The presence of 'rich clubs' is a matter of distance in networks
Recent research has revealed that during growth/evolution of networks, the emergence of "rich clubs," which are formed by high-degree hubs that are interconnected to each other more densely than expected, can be simply a matter of distance. The members of the club can easily utilize each other's spread-out system of connections.
"The rich club phenomenon seems to be a divisive property in complex networks. There are numerous networks showing similar small-world properties, high clustering and power law degree distribution, but with completely different 'rich club' characteristics," noted András Gulyás, leading scientist of the research team.
Until recently, there were no results in the literature that revealed the reasons behind the presence or absence of rich clubs, or grab the 'rich club' dynamics in growing/evolving networks. "Our model is a remarkable indication that very different rich club characteristics can be put into a common evolutionary perspective so we can better understand network formation mechanisms influencing the 'rich club' property," said Dr. Gulyás regarding the significance of the results. The study is published in Scientific Reports.
An interesting aspect of current study is that it comes from the field of computer networking. The researchers created a non-Euclidean geometry-based network growth model in which new nodes can connect to a given number of the closest nodes. However, direct connection can only be possible within a limit of distance, above which a "bridging" node is required to establish the new connection. Analogously, in many real networks there can also be different distance-related burdens in setting up connections.
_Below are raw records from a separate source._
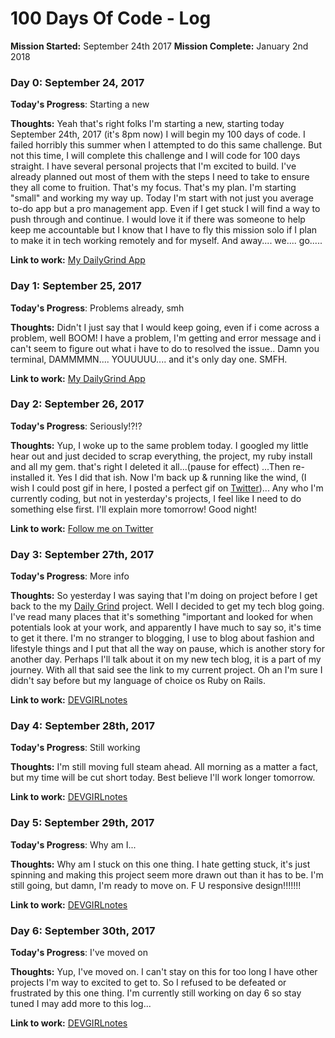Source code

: # 100 Days Of Code - Log

**Mission Started:** September 24th 2017
**Mission Complete:** January 2nd 2018

### Day 0: September 24, 2017
<!-- ##### (delete me or comment me out) -->

**Today's Progress**: Starting a new

**Thoughts:** Yeah that's right folks I'm starting a new, starting today September 24th, 2017 (it's 8pm now) I will begin my 100 days of code. I failed horribly this summer when I attempted to do this same challenge. But not this time, I will complete this challenge and I will code for 100 days straight. I have several personal projects that I'm excited to build. I've already planned out most of them with the steps I need to take to ensure they all come to fruition. That's my focus. That's my plan. I'm starting "small" and working my way up. Today I'm start with not just you average to-do app but a pro management app. Even if I get stuck I will find a way to push through and continue. I would love it if there was someone to help keep me accountable but I know that I have to fly this mission solo if I plan to make it in tech working remotely and for myself. And away.... we.... go.....

**Link to work:** [My DailyGrind App](https://github.com/caydn/dailygrind)

### Day 1: September 25, 2017
<!-- ##### (delete me or comment me out) -->

**Today's Progress**: Problems already, smh

**Thoughts:** Didn't I just say that I would keep going, even if i come across a problem, well BOOM! I have a problem, I'm getting and error message and i can't seem to figure out what i have to do to resolved the issue.. Damn you terminal, DAMMMMN.... YOUUUUU.... and it's only day one. SMFH.

**Link to work:** [My DailyGrind App](https://github.com/caydn/dailygrind)

### Day 2: September 26, 2017
<!-- ##### (delete me or comment me out) -->

**Today's Progress**: Seriously!?!?

**Thoughts:** Yup, I woke up to the same problem today. I googled my little hear out and just decided to scrap everything, the project, my ruby install and all my gem. that's right I deleted it all...(pause for effect) ...Then re-installed it. Yes I did that ish. Now I'm back up & running like the wind, (I wish I could post gif in here, I posted a perfect gif on [Twitter](https://twitter.com/cayferg/status/912856971451277315))... Any who I'm currently coding, but not in yesterday's projects, I feel like I need to do something else first. I'll explain more tomorrow! Good night!

**Link to work:** [Follow me on Twitter](https://twtter.com/cayferg)

### Day 3: September 27th, 2017

**Today's Progress**: More info

**Thoughts:** So yesterday I was saying that I'm doing on project before I get back to the my [Daily Grind](http://www.github.com/caydn/dailygrind) project. Well I decided to get my tech blog going. I've read many places that it's something "important and looked for when potentials look at your work, and apparently I have much to say so, it's time to get it there. I'm no stranger to blogging, I use to blog about fashion and lifestyle things and I put that all the way on pause, which is another story for another day. Perhaps I'll talk about it on my new tech blog, it is a part of my journey. With all that said see the link to my current project. Oh an I'm sure I didn't say before but my language of choice os Ruby on Rails.

**Link to work:** [DEVGIRLnotes](http://www.github.com/caydn/devgirl)

### Day 4: September 28th, 2017

**Today's Progress**: Still working

**Thoughts:** I'm still moving full steam ahead. All morning as a matter a fact, but my time will be cut short today. Best believe I'll work longer tomorrow.

**Link to work:** [DEVGIRLnotes](http://www.github.com/caydn/devgirl)

### Day 5: September 29th, 2017

**Today's Progress**: Why am I...

**Thoughts:** Why am I stuck on this one thing. I hate getting stuck, it's just spinning and making this project seem more drawn out than it has to be. I'm still going, but damn, I'm ready to move on. F U responsive design!!!!!!!

**Link to work:** [DEVGIRLnotes](http://www.github.com/caydn/devgirl)

### Day 6: September 30th, 2017

**Today's Progress**: I've moved on

**Thoughts:** Yup, I've moved on. I can't stay on this for too long I have other projects I'm way to excited to get to. So I refused
to be defeated or frustrated by this one thing. I'm currently still working on day 6 so stay tuned I may add more to this log...

**Link to work:** [DEVGIRLnotes](http://www.github.com/caydn/devgirl)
For example, in power grids, the transmission of electric current through longer distances is efficient only with transformations at middle stations.
Similarly, in certain social networks, middlemen as intermediate bridges may play a crucial role in enhancing cooperation between individuals. In the internet, higher-level service providers can act as bridge nodes connecting the customer cones of their subordinate lower-level providers, but the geographical distance in this case is less influential. By contrast, in case of airport networks, it seems that very long-distance connections are more frequent than in the case of the power grid or the internet. The very different rich club structure of these networks can be replayed by adjusting the single geometrical limit in the model. Even the complete absence of rich clubs in protein-protein interaction (PPI) networks can also be recovered. The lower the distance limit, the sparser the connectivity between the club members.
One may speculate as to whether there is a consequence of these results on the strong rich club organization of the human brain. "In our evolutionary model, first the longer distance connections are established if the geometric limit enables them, thus forming the skeleton of the rich club. The rich club skeleton is then extended by shorter, regional connections." In the human brain, something similar happens. The rich club of interconnected cortical hubs is already present by 30 week of gestation. Then the connections between these prospective hubs and the rest of the brain develop until birth. "In the hidden geometry of the brain, the distance limit seems to be large enough to allow the formation of an expensive rich-club core," conjectured Professor Bíró.